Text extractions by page
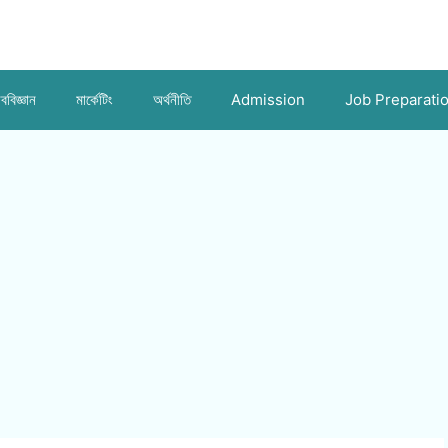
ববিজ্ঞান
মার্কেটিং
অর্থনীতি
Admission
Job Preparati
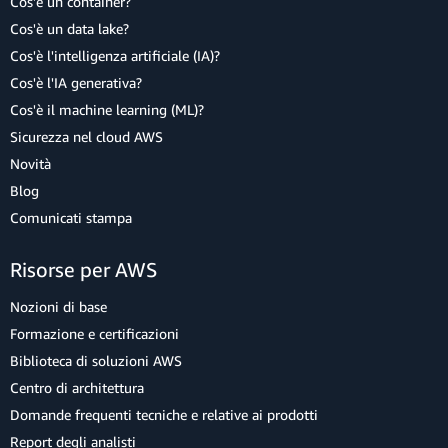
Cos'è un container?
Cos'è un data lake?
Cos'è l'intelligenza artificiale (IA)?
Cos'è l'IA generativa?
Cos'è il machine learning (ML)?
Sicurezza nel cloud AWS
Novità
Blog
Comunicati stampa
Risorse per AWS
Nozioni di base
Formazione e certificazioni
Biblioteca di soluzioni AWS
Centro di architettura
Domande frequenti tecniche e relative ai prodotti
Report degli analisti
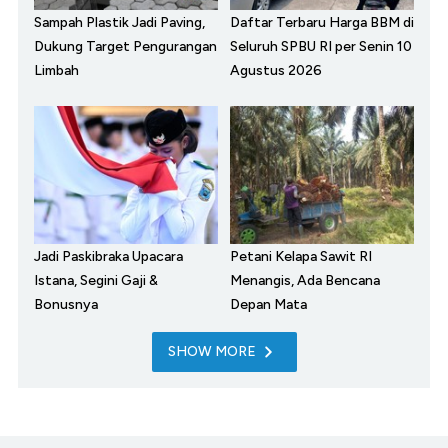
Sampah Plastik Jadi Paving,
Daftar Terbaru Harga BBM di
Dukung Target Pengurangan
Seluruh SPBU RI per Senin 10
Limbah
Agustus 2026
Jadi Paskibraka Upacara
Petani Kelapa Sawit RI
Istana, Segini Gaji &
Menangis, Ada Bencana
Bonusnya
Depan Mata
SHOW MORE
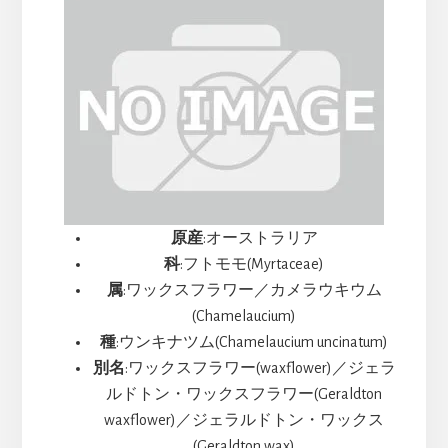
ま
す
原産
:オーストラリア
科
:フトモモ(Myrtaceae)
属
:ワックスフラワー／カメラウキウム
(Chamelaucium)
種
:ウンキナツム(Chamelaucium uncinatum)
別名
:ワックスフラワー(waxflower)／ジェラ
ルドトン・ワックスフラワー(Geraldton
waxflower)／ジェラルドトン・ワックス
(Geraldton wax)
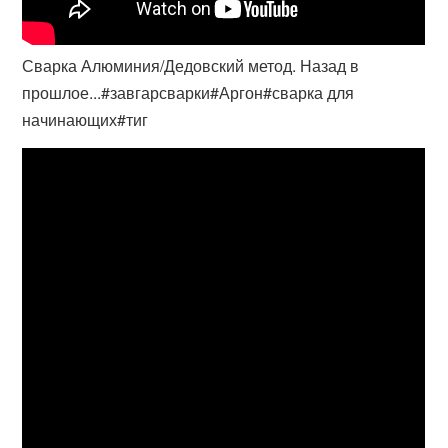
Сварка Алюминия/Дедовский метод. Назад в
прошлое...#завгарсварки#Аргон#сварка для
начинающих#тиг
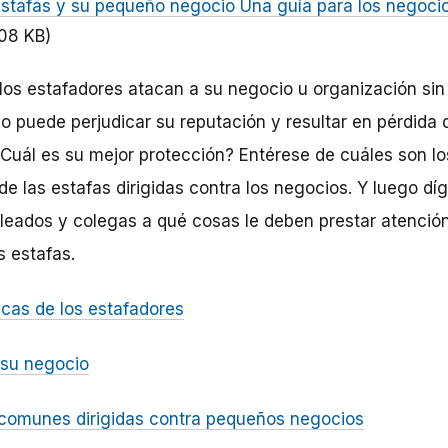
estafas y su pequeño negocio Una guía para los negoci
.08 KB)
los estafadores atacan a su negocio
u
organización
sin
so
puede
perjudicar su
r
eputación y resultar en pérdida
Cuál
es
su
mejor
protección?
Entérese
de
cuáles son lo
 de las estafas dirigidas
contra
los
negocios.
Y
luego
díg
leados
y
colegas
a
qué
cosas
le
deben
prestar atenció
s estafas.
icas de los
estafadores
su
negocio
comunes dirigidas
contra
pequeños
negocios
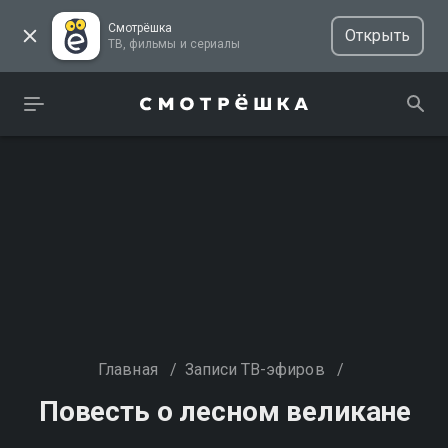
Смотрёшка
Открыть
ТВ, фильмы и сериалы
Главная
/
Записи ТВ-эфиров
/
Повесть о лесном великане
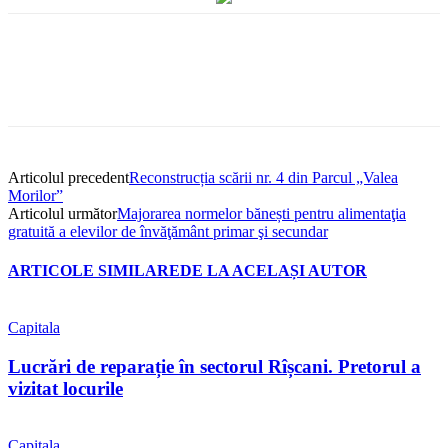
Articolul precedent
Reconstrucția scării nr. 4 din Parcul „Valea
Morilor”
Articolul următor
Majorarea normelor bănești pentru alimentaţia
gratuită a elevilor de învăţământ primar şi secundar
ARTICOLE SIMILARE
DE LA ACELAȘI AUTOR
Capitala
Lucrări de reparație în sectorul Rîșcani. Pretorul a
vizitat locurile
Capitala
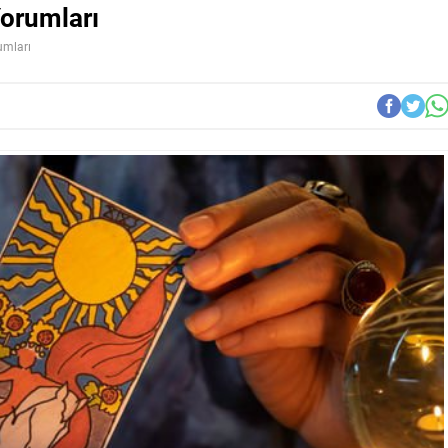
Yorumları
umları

==

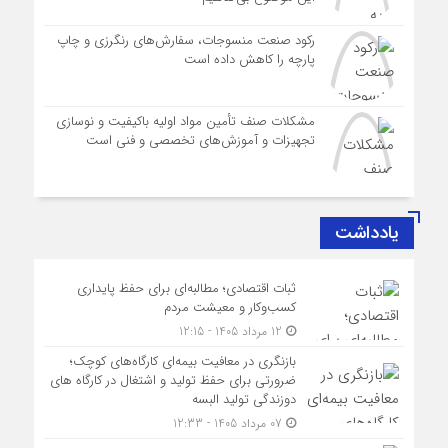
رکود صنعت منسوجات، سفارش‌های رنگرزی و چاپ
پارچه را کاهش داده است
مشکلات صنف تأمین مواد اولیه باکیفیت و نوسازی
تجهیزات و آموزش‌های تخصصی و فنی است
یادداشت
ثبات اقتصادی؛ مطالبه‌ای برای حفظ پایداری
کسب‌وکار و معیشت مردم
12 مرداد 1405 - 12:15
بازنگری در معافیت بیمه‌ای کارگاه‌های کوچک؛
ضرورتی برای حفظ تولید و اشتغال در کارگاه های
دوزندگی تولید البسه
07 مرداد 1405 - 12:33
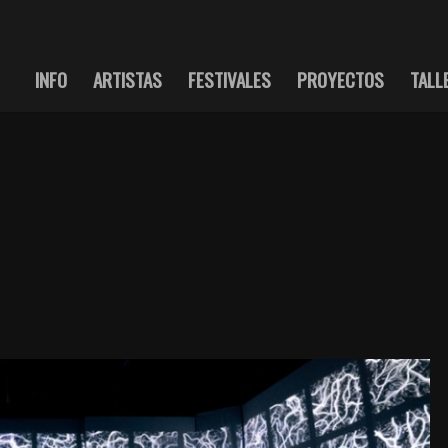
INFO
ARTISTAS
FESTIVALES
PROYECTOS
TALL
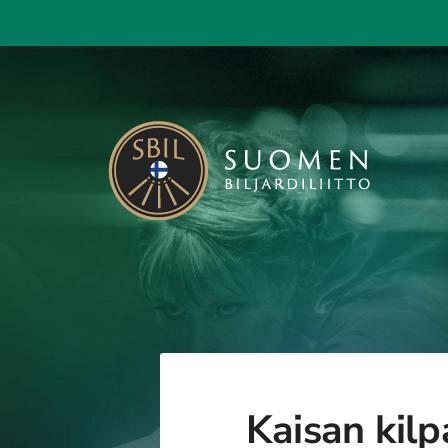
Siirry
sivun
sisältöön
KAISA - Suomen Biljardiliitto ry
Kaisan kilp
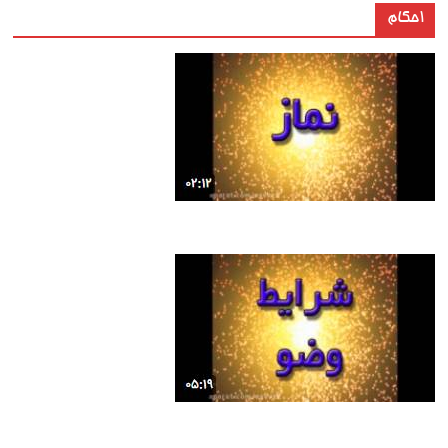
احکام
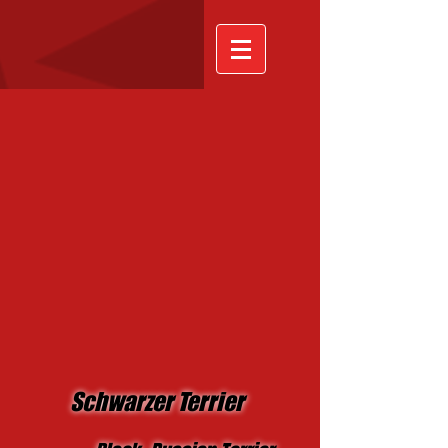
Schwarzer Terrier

* * *

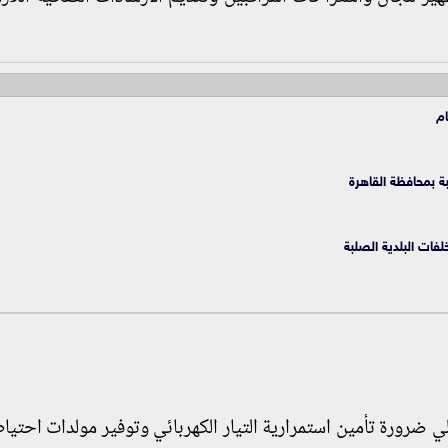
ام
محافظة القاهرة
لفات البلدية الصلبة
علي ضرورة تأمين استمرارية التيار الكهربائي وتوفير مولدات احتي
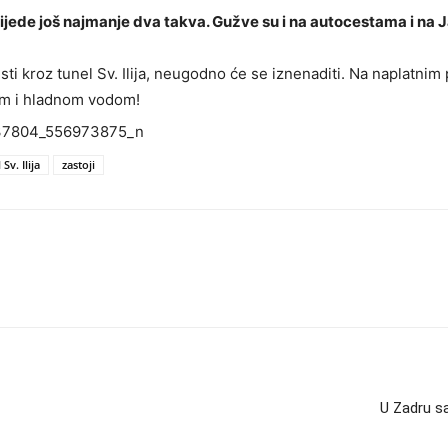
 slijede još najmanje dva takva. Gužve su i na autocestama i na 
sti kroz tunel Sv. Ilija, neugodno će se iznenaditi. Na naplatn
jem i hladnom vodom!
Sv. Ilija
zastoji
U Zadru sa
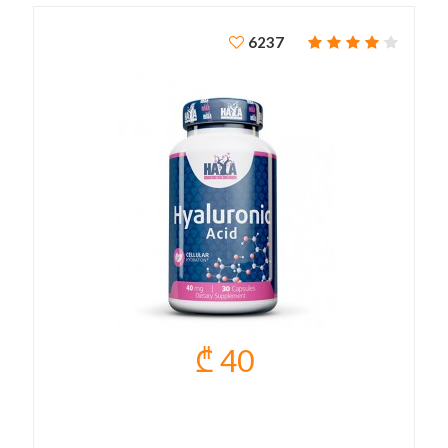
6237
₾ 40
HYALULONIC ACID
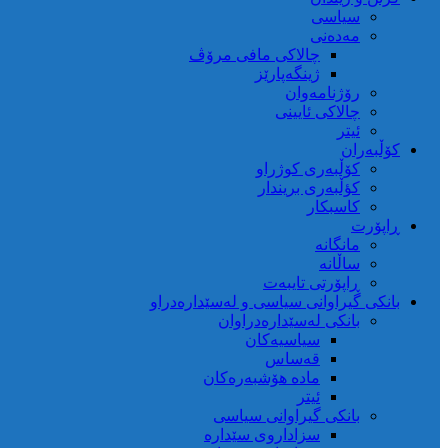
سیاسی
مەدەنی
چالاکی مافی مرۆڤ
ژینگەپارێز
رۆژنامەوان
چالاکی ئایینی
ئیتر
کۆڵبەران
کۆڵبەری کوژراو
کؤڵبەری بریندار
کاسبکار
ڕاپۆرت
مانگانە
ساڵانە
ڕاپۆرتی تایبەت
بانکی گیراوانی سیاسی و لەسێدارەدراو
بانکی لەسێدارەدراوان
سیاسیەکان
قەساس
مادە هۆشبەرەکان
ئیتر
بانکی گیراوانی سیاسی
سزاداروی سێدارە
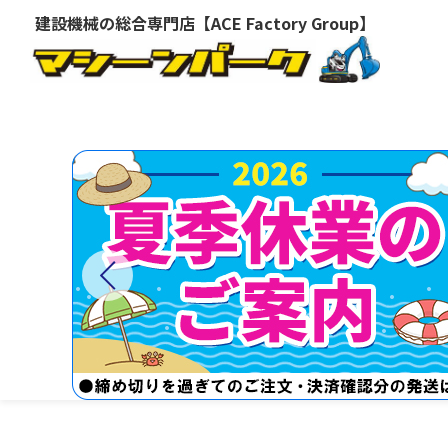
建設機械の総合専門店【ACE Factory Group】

TASK INSTRUCTIONS: Quote the stretch of the material from the line containing "Cos'è un container?" through the line containing "Centro di architettura", including both of those lines.

EXERCISE RESPONSE:
Cos'è un container?
Cos'è un data lake?
Cos'è l'intelligenza artificiale (IA)?
Cos'è l'IA generativa?
Cos'è il machine learning (ML)?
Sicurezza nel cloud AWS
Novità
Blog
Comunicati stampa
Risorse per AWS
Nozioni di base
Formazione e certificazioni
Biblioteca di soluzioni AWS
Centro di architettura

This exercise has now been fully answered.